**Instructions for the task**
Which lines below fall between the one containing "X87810Y100190D02*" and the one containing "X98000Y86920D02*"? Repeat them exactly, counting both of those lines, and add nothing else.

**Entries provided**
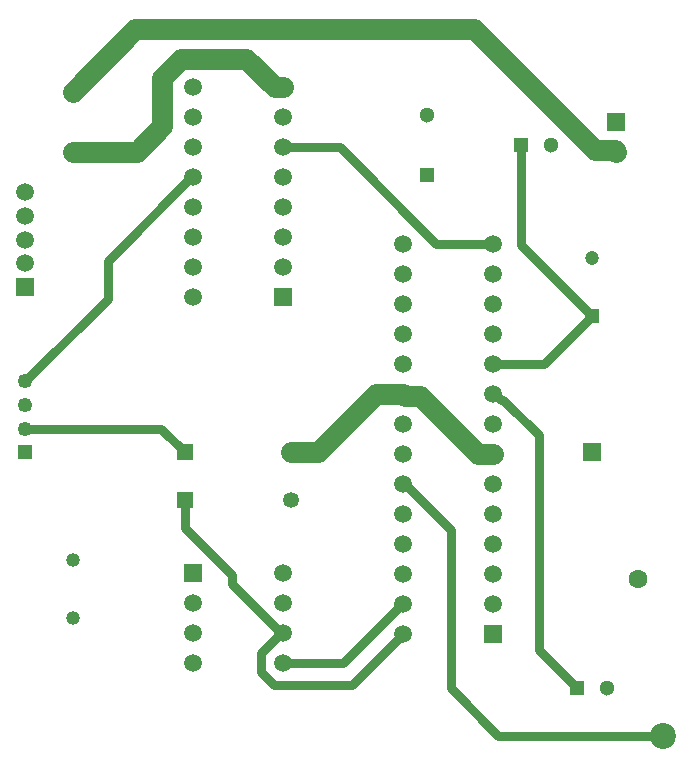
<source format=gbl>
G04*
G04 #@! TF.GenerationSoftware,Altium Limited,Altium Designer,22.8.2 (66)*
G04*
G04 Layer_Physical_Order=2*
G04 Layer_Color=16711680*
%FSLAX43Y43*%
%MOMM*%
G71*
G04*
G04 #@! TF.SameCoordinates,B507F7F0-0314-43D2-82EB-6D1F289CE23D*
G04*
G04*
G04 #@! TF.FilePolarity,Positive*
G04*
G01*
G75*
%ADD19C,2.200*%
%ADD26R,1.600X1.600*%
%ADD27C,1.600*%
%ADD30C,1.300*%
%ADD31R,1.300X1.300*%
%ADD34C,0.800*%
%ADD35C,1.800*%
%ADD37C,1.250*%
%ADD38R,1.250X1.250*%
%ADD39C,1.500*%
%ADD40R,1.500X1.500*%
%ADD41C,1.550*%
%ADD42R,1.550X1.550*%
%ADD43R,1.350X1.350*%
%ADD44C,1.350*%
%ADD45R,1.500X1.500*%
%ADD46C,1.192*%
%ADD47R,1.300X1.300*%
%ADD48R,1.200X1.200*%
%ADD49C,1.200*%
D19*
X120000Y58000D02*
D03*
D26*
X114000Y82000D02*
D03*
D27*
X117850Y71300D02*
D03*
D30*
X115270Y62000D02*
D03*
X100000Y110540D02*
D03*
X70000Y112540D02*
D03*
X110540Y108000D02*
D03*
D31*
X100000Y105460D02*
D03*
X70000Y107460D02*
D03*
D34*
X100810Y99620D02*
X105620D01*
X87810Y107810D02*
X92620D01*
X100810Y99620D01*
X72987Y94987D02*
Y98214D01*
X80043Y105270D01*
X80190D01*
X66000Y88000D02*
X72987Y94987D01*
X109475Y65255D02*
Y83425D01*
Y65255D02*
X112730Y62000D01*
X106469Y86430D02*
X109475Y83425D01*
X106299Y86430D02*
X106469D01*
X105809Y86920D02*
X106299Y86430D01*
X105620Y86920D02*
X105809D01*
X106000Y58000D02*
X120000D01*
X102000Y62000D02*
X106000Y58000D01*
X102000Y62000D02*
Y75447D01*
X87737Y66730D02*
X87801Y66665D01*
X87737Y66730D02*
X87810D01*
X87663D02*
X87737D01*
X93690Y62290D02*
X98000Y66600D01*
X87023Y62290D02*
X93690D01*
X85910Y63403D02*
Y64977D01*
Y63403D02*
X87023Y62290D01*
X85910Y64977D02*
X87663Y66730D01*
X92903Y64190D02*
X97853Y69140D01*
X98000D01*
X87810Y64190D02*
X92903D01*
X97935Y66665D02*
X98000Y66600D01*
Y79300D02*
X98147D01*
X102000Y75447D01*
X105620Y89460D02*
X109900D01*
X114000Y93560D01*
X108000Y99560D02*
Y108000D01*
Y99560D02*
X114000Y93560D01*
X66000Y84000D02*
X77500D01*
X79500Y82000D01*
X87810Y97650D02*
X87999D01*
X97811Y92000D02*
X98000D01*
X87810Y100190D02*
X87957D01*
X87810Y102730D02*
X87957D01*
X87810Y105270D02*
X87957D01*
X80001Y95110D02*
X80190D01*
X80001Y97650D02*
X80190D01*
X66000Y100000D02*
X66095Y100095D01*
X80095D02*
X80190Y100190D01*
X80001Y102730D02*
X80190D01*
X79500Y75626D02*
X83504Y71622D01*
Y70889D02*
Y71622D01*
X79500Y75626D02*
Y78000D01*
X83504Y70889D02*
X87663Y66730D01*
D35*
X98000Y86920D02*
X98140Y86780D01*
X88500Y82000D02*
X90790D01*
X95710Y86920D02*
X98000D01*
X98140Y86780D02*
X99410D01*
X90790Y82000D02*
X95710Y86920D01*
X104350Y81840D02*
X105620D01*
X99410Y86780D02*
X104350Y81840D01*
X75300Y117840D02*
X103953D01*
X114218Y107575D01*
X115885D01*
X70000Y112540D02*
X75300Y117840D01*
X115885Y107575D02*
X116000Y107460D01*
X75460D02*
X77598Y109598D01*
Y113692D01*
X79196Y115290D02*
X84710D01*
X87110Y112890D01*
X87810D01*
X77598Y113692D02*
X79196Y115290D01*
X70000Y107460D02*
X75460D01*
D37*
X66000Y88000D02*
D03*
Y86000D02*
D03*
Y84000D02*
D03*
D38*
Y82000D02*
D03*
D39*
Y104000D02*
D03*
Y102000D02*
D03*
Y100000D02*
D03*
Y98000D02*
D03*
X87810Y64190D02*
D03*
Y66730D02*
D03*
Y69270D02*
D03*
Y71810D02*
D03*
X80190Y64190D02*
D03*
Y66730D02*
D03*
Y69270D02*
D03*
Y112890D02*
D03*
Y110350D02*
D03*
Y107810D02*
D03*
Y105270D02*
D03*
Y102730D02*
D03*
Y100190D02*
D03*
Y97650D02*
D03*
Y95110D02*
D03*
X87810Y112890D02*
D03*
Y110350D02*
D03*
Y107810D02*
D03*
Y105270D02*
D03*
Y102730D02*
D03*
Y100190D02*
D03*
Y97650D02*
D03*
X98000Y99620D02*
D03*
Y97080D02*
D03*
Y94540D02*
D03*
Y92000D02*
D03*
Y89460D02*
D03*
Y86920D02*
D03*
Y84380D02*
D03*
Y81840D02*
D03*
Y79300D02*
D03*
Y76760D02*
D03*
Y74220D02*
D03*
Y71680D02*
D03*
Y69140D02*
D03*
Y66600D02*
D03*
X105620Y99620D02*
D03*
Y97080D02*
D03*
Y94540D02*
D03*
Y92000D02*
D03*
Y89460D02*
D03*
Y86920D02*
D03*
Y84380D02*
D03*
Y81840D02*
D03*
Y79300D02*
D03*
Y76760D02*
D03*
Y74220D02*
D03*
Y71680D02*
D03*
Y69140D02*
D03*
D40*
X66000Y96000D02*
D03*
D41*
X116000Y107460D02*
D03*
D42*
Y110000D02*
D03*
D43*
X79500Y78000D02*
D03*
Y82000D02*
D03*
D44*
X88500Y78000D02*
D03*
Y82000D02*
D03*
D45*
X80190Y71810D02*
D03*
X87810Y95110D02*
D03*
X105620Y66600D02*
D03*
D46*
X70000Y68000D02*
D03*
Y72880D02*
D03*
D47*
X112730Y62000D02*
D03*
X108000Y108000D02*
D03*
D48*
X114000Y93560D02*
D03*
D49*
Y98440D02*
D03*
M02*

</source>
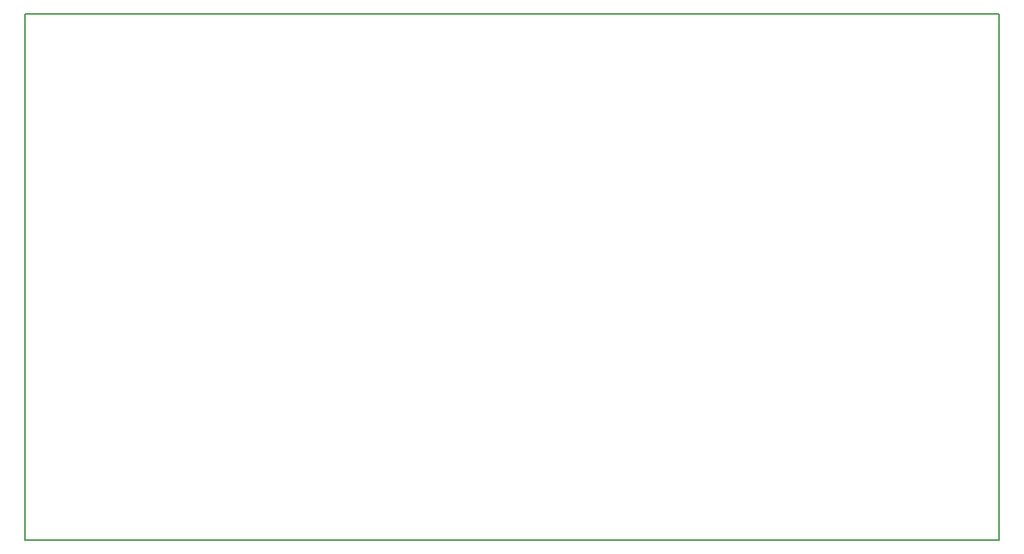
<source format=gm1>
G04 #@! TF.GenerationSoftware,KiCad,Pcbnew,5.0.0-rc1-44a33f2~62~ubuntu16.04.1*
G04 #@! TF.CreationDate,2018-04-02T12:51:17+03:00*
G04 #@! TF.ProjectId,lm317_adj_supply,6C6D3331375F61646A5F737570706C79,rev?*
G04 #@! TF.SameCoordinates,Original*
G04 #@! TF.FileFunction,Profile,NP*
%FSLAX46Y46*%
G04 Gerber Fmt 4.6, Leading zero omitted, Abs format (unit mm)*
G04 Created by KiCad (PCBNEW 5.0.0-rc1-44a33f2~62~ubuntu16.04.1) date Mon Apr  2 12:51:17 2018*
%MOMM*%
%LPD*%
G01*
G04 APERTURE LIST*
%ADD10C,0.150000*%
G04 APERTURE END LIST*
D10*
X87500000Y-127250000D02*
X87500000Y-66500000D01*
X199750000Y-127250000D02*
X87500000Y-127250000D01*
X199750000Y-66500000D02*
X199750000Y-127250000D01*
X87500000Y-66500000D02*
X199750000Y-66500000D01*
M02*

</source>
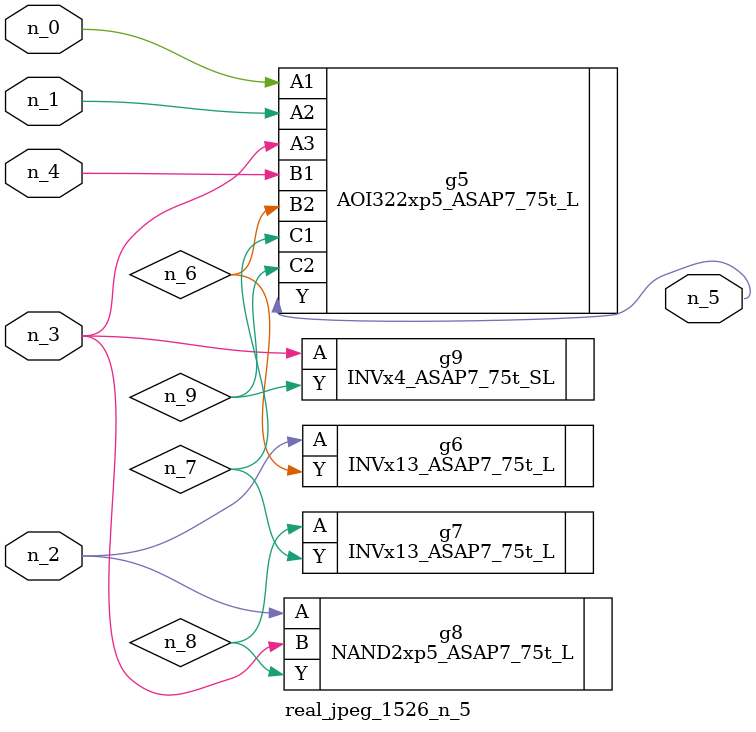
<source format=v>
module real_jpeg_1526_n_5 (n_4, n_0, n_1, n_2, n_3, n_5);

input n_4;
input n_0;
input n_1;
input n_2;
input n_3;

output n_5;

wire n_8;
wire n_6;
wire n_7;
wire n_9;

AOI322xp5_ASAP7_75t_L g5 ( 
.A1(n_0),
.A2(n_1),
.A3(n_3),
.B1(n_4),
.B2(n_6),
.C1(n_7),
.C2(n_9),
.Y(n_5)
);

INVx13_ASAP7_75t_L g6 ( 
.A(n_2),
.Y(n_6)
);

NAND2xp5_ASAP7_75t_L g8 ( 
.A(n_2),
.B(n_3),
.Y(n_8)
);

INVx4_ASAP7_75t_SL g9 ( 
.A(n_3),
.Y(n_9)
);

INVx13_ASAP7_75t_L g7 ( 
.A(n_8),
.Y(n_7)
);


endmodule
</source>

**Result for this task**
X87810Y100190D02*
X87957D01*
X87810Y102730D02*
X87957D01*
X87810Y105270D02*
X87957D01*
X80001Y95110D02*
X80190D01*
X80001Y97650D02*
X80190D01*
X66000Y100000D02*
X66095Y100095D01*
X80095D02*
X80190Y100190D01*
X80001Y102730D02*
X80190D01*
X79500Y75626D02*
X83504Y71622D01*
Y70889D02*
Y71622D01*
X79500Y75626D02*
Y78000D01*
X83504Y70889D02*
X87663Y66730D01*
D35*
X98000Y86920D02*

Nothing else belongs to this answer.